A little known piece of Carbon County history is the POW camp once located in Ryan Park. The camp, filled with as many as 300 German, Italian and Austrian prisoners of war, found themselves interned behind barbwire between 1943-45.
Although old times can tell the tale, tangible evidence of the POW camp can be found in the Saratoga Museum artifact collection.
The jewelry-sized keepsake box, hand carved by most likely a German prisoner, had been given as a gift to an American supervisor and later donated to the museum.
The box has been selected as one of the top 25 finalists in the running for the Wyoming State Historical Society and University of Wyoming Libraries’ Top 10 Artifacts of 2016 contest.

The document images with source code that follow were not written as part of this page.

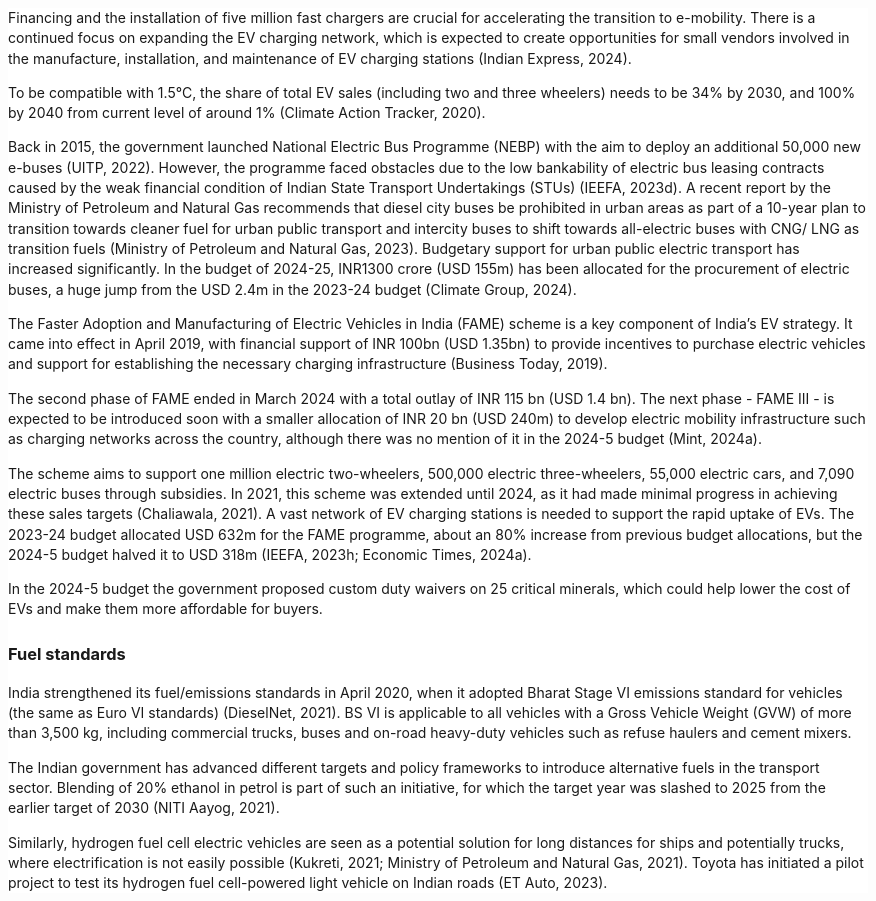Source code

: Financing and the installation of five million fast chargers are crucial for accelerating the transition to e-mobility. There is a continued focus on expanding the EV charging network, which is expected to create opportunities for small vendors involved in the manufacture, installation, and maintenance of EV charging stations (Indian Express, 2024)​.

To be compatible with 1.5°C, the share of total EV sales (including two and three wheelers) needs to be 34% by 2030, and 100% by 2040 from current level of around 1% (Climate Action Tracker, 2020).

Back in 2015, the government launched National Electric Bus Programme (NEBP) with the aim to deploy an additional 50,000 new e-buses (UITP, 2022). However, the programme faced obstacles due to the low bankability of electric bus leasing contracts caused by the weak financial condition of Indian State Transport Undertakings (STUs) (IEEFA, 2023d). A recent report by the Ministry of Petroleum and Natural Gas recommends that diesel city buses be prohibited in urban areas as part of a 10-year plan to transition towards cleaner fuel for urban public transport and intercity buses to shift towards all-electric buses with CNG/ LNG as transition fuels (Ministry of Petroleum and Natural Gas, 2023). Budgetary support for urban public electric transport has increased significantly. In the budget of 2024-25, INR1300 crore (USD 155m) has been allocated for the procurement of electric buses, a huge jump from the USD 2.4m in the 2023-24 budget (Climate Group, 2024).

The Faster Adoption and Manufacturing of Electric Vehicles in India (FAME) scheme is a key component of India’s EV strategy. It came into effect in April 2019, with financial support of INR 100bn (USD 1.35bn) to provide incentives to purchase electric vehicles and support for establishing the necessary charging infrastructure (Business Today, 2019).

The second phase of FAME ended in March 2024 with a total outlay of INR 115 bn (USD 1.4 bn). The next phase - FAME III - is expected to be introduced soon with a smaller allocation of INR 20 bn (USD 240m) to develop electric mobility infrastructure such as charging networks across the country, although there was no mention of it in the 2024-5 budget (Mint, 2024a).

The scheme aims to support one million electric two-wheelers, 500,000 electric three-wheelers, 55,000 electric cars, and 7,090 electric buses through subsidies. In 2021, this scheme was extended until 2024, as it had made minimal progress in achieving these sales targets (Chaliawala, 2021). A vast network of EV charging stations is needed to support the rapid uptake of EVs. The 2023-24 budget allocated USD 632m for the FAME programme, about an 80% increase from previous budget allocations, but the 2024-5 budget halved it to USD 318m (IEEFA, 2023h; Economic Times, 2024a).

In the 2024-5 budget the government proposed custom duty waivers on 25 critical minerals, which could help lower the cost of EVs and make them more affordable for buyers.


### Fuel standards

India strengthened its fuel/emissions standards in April 2020, when it adopted Bharat Stage VI emissions standard for vehicles (the same as Euro VI standards) (DieselNet, 2021). BS VI is applicable to all vehicles with a Gross Vehicle Weight (GVW) of more than 3,500 kg, including commercial trucks, buses and on-road heavy-duty vehicles such as refuse haulers and cement mixers.

The Indian government has advanced different targets and policy frameworks to introduce alternative fuels in the transport sector. Blending of 20% ethanol in petrol is part of such an initiative, for which the target year was slashed to 2025 from the earlier target of 2030 (NITI Aayog, 2021).

Similarly, hydrogen fuel cell electric vehicles are seen as a potential solution for long distances for ships and potentially trucks, where electrification is not easily possible (Kukreti, 2021; Ministry of Petroleum and Natural Gas, 2021). Toyota has initiated a pilot project to test its hydrogen fuel cell-powered light vehicle on Indian roads (ET Auto, 2023).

“I personally find it very exciting to be part of this and part of history,” said Erik Gantt, Saratoga Museum interim director.

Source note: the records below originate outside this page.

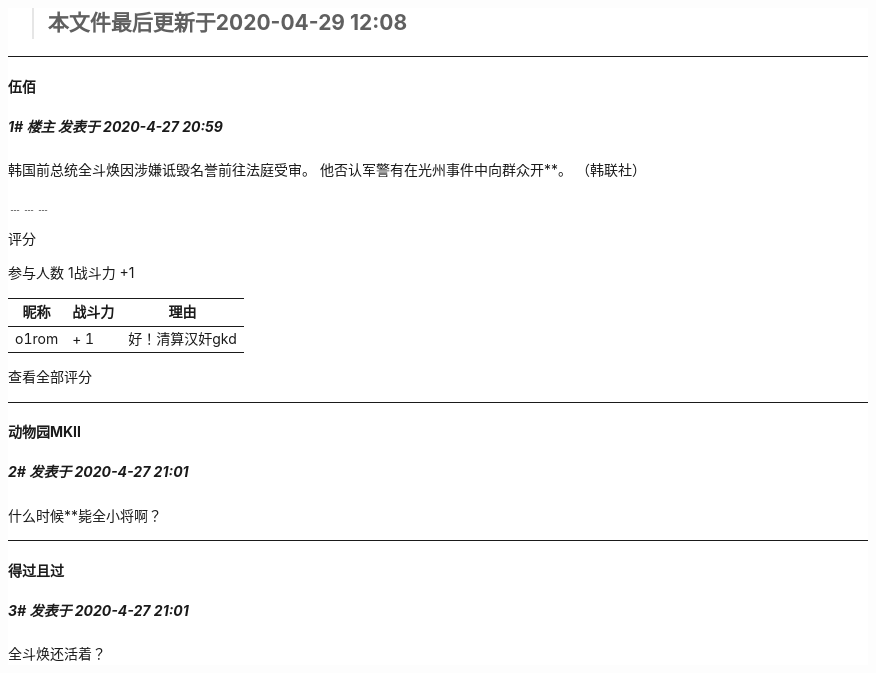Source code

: > ## **本文件最后更新于2020-04-29 12:08** 



*****

####  伍佰  
##### 1#       楼主       发表于 2020-4-27 20:59




韩国前总统全斗焕因涉嫌诋毁名誉前往法庭受审。
他否认军警有在光州事件中向群众开**。
（韩联社）



﹍﹍﹍

评分





 参与人数 1战斗力 +1

|昵称|战斗力|理由|
|----|---|---|
| o1rom| + 1|好！清算汉奸gkd|



查看全部评分






*****

####  动物园MKII  
##### 2#       发表于 2020-4-27 21:01




什么时候**毙全小将啊？







*****

####  得过且过  
##### 3#       发表于 2020-4-27 21:01




全斗焕还活着？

“As an archaeologist and now as a museum director, the things that really stand out for me are those pieces that have enough of a story that I can have a real association with, an emotional connection,” he said. “A POW camp at Ryan Park.”

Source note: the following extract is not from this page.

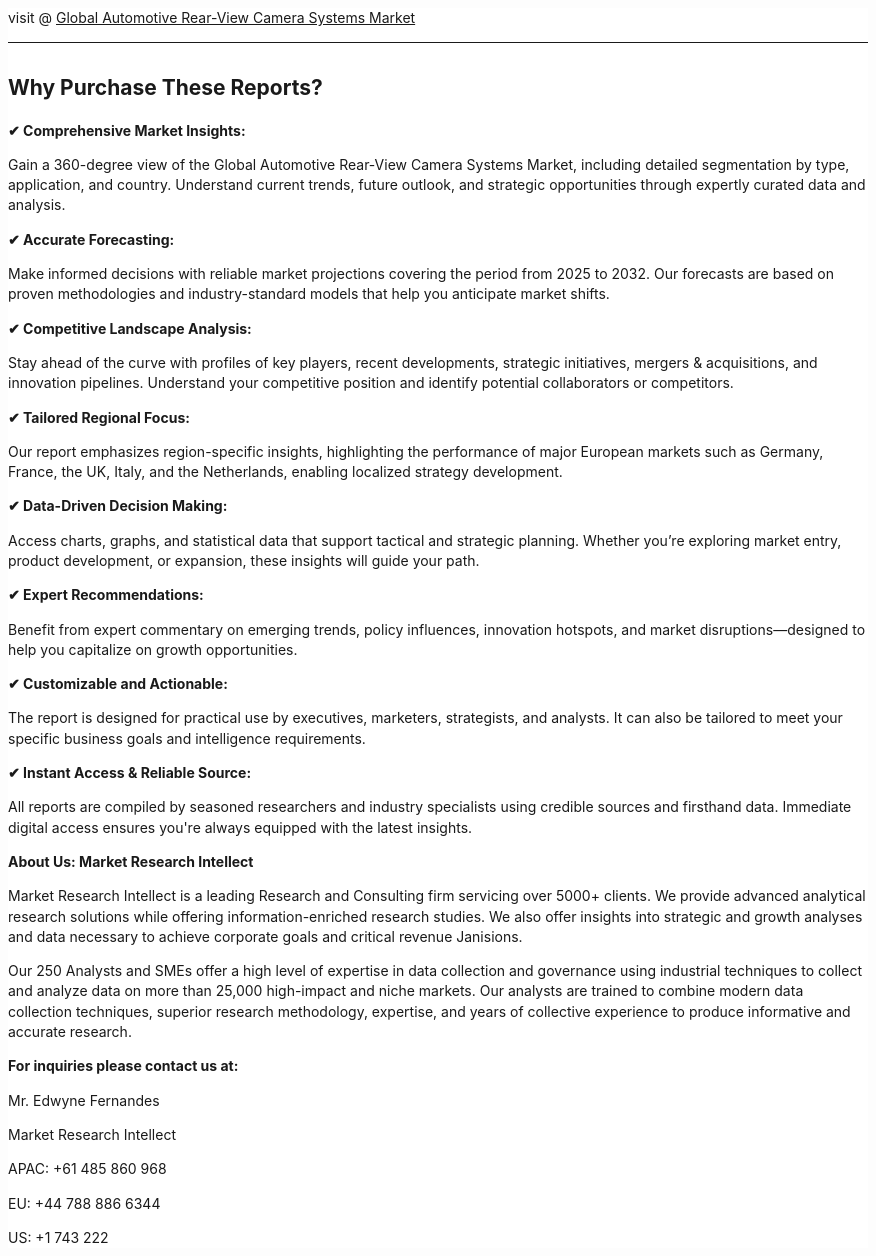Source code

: visit&nbsp;@</strong>&nbsp;</span><span class="font-[700]"><a href="https://www.marketresearchintellect.com/product/global-automotive-rear-view-camera-systems-market/?utm_source=Linkedin&utm_medium=852" target="_blank" data-tracking-control-name="article-ssr-frontend-pulse_little-text-block" data-tracking-will-navigate="" data-test-link="">Global Automotive Rear-View Camera Systems Market</a></span></p></blockquote><hr /><h2>Why Purchase These Reports?</h2><p><strong>✔ Comprehensive Market Insights:</strong></p><p>Gain a 360-degree view of the Global Automotive Rear-View Camera Systems Market, including detailed segmentation by type, application, and country. Understand current trends, future outlook, and strategic opportunities through expertly curated data and analysis.</p><p><strong>✔ Accurate Forecasting:</strong></p><p>Make informed decisions with reliable market projections covering the period from 2025 to 2032. Our forecasts are based on proven methodologies and industry-standard models that help you anticipate market shifts.</p><p><strong>✔ Competitive Landscape Analysis:</strong></p><p>Stay ahead of the curve with profiles of key players, recent developments, strategic initiatives, mergers &amp; acquisitions, and innovation pipelines. Understand your competitive position and identify potential collaborators or competitors.</p><p><strong>✔ Tailored Regional Focus:</strong></p><p>Our report emphasizes region-specific insights, highlighting the performance of major European markets such as Germany, France, the UK, Italy, and the Netherlands, enabling localized strategy development.</p><p><strong>✔ Data-Driven Decision Making:</strong></p><p>Access charts, graphs, and statistical data that support tactical and strategic planning. Whether you&rsquo;re exploring market entry, product development, or expansion, these insights will guide your path.</p><p><strong>✔ Expert Recommendations:</strong></p><p>Benefit from expert commentary on emerging trends, policy influences, innovation hotspots, and market disruptions&mdash;designed to help you capitalize on growth opportunities.</p><p><strong>✔ Customizable and Actionable:</strong></p><p>The report is designed for practical use by executives, marketers, strategists, and analysts. It can also be tailored to meet your specific business goals and intelligence requirements.</p><p><strong>✔ Instant Access &amp; Reliable Source:</strong></p><p>All reports are compiled by seasoned researchers and industry specialists using credible sources and firsthand data. Immediate digital access ensures you're always equipped with the latest insights.</p><p><strong><span class="font-[700]">About Us: Market Research Intellect</span></strong></p><p><span class="">Market Research Intellect is a leading Research and Consulting firm servicing over 5000+ clients. We provide advanced analytical research solutions while offering information-enriched research studies.&nbsp;</span>We also offer insights into strategic and growth analyses and data necessary to achieve corporate goals and critical revenue Janisions.</p><p><span class="">Our 250 Analysts and SMEs offer a high level of expertise in data collection and governance using industrial techniques to collect and analyze data on more than 25,000 high-impact and niche markets. Our analysts are trained to combine modern data collection techniques, superior research methodology, expertise, and years of collective experience to produce informative and accurate research.</span></p><p><strong>For inquiries please contact us at:</strong></p><p>Mr. Edwyne Fernandes</p><p>Market Research Intellect</p><p>APAC: +61 485 860 968</p><p>EU: +44 788 886 6344</p><p>US: +1 743 222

Following the war, the POW camp was transformed into the Ryan Park Campground. Its tremulous past now a distant memory.
A day in the life
In the April 1, 1988, edition of the Rawlins Daily Times, Correspondent Candy Moulton described what daily life at the camp would have been like.
The camp’s existence was borne from the manpower shortages experienced during the war.
At the insistence of Saratoga-based R.R. Crow & Co., men were needed to cut timber in the Snowy Range of the Medicine Bow Mountains and to work at the company’s Saratoga sawmill.
It was not long after the request was made that a caravan of a dozen busses carrying 114 prisoners and 40 guards arrived at Ryan Park in October 1943.
“The Crow Company has found the procurement of manpower an almost insurmountable obstacle to (timber) production for some months past, and it is thought the securing of war prisoner labor will result in a much-desired stepping-up of production at the company’s local sawmill,” Moulton wrote.
One month later, another 50 prisoners arrived and by early 1944 the population of POWs had swelled to nearly 300.
The foreign labor soon paid dividends to R.R. Crow.
By January 1944, the sawmill’s average production reached 300 board feet of lumber cut, skidded and stacked each day.
The Daily Times article stated one civilian employee who had taught POWs the craft of becoming lumberjacks called the Italian prisoners “playboys.”
“They were a happy group who liked to dance, make wood carvings. Play instruments, sing and practice acrobatics,” the article stated. “Most all of them had a sling shot in their pockets,” and “they would pick up rocks and shoot birds out of the trees near the camp.”
Merriment was an important part of the camp’s early days.
A popular pastime for area residents while the Italians were held at Ryan Park was to be at the gate by the guardhouse on Saturday after noon to listen to the prisoners play their music and watch them dance.
The Italians were kept prisoner in Carbon County until early April 1944 as a result of a change in their POW status.
To fill the void, more than 200 German prisoners soon found themselves living the Carbon County POW experience.
While the Italians were more jovial and trustworthy, the same could not be said about the Nazi prisoners.
“Germans were hard workers, but they did cause more problems for the guards,” the article stated.
In July 1944 four German POWs escaped, but their freedom was short lived.
The group was rounded up after three days on the lam sitting in the grandstand of the town’s rodeo grounds. They offered no resistance upon their capture.
It was not always so easy for the guards to corral their prisoners.
Prior to its closure in 1945, the camp suffered through its first and only known riot.
“Most of the German prisoners were in their late teens and none were more than 24-years-old,” Moulton wrote. “They didn’t know anything but war.”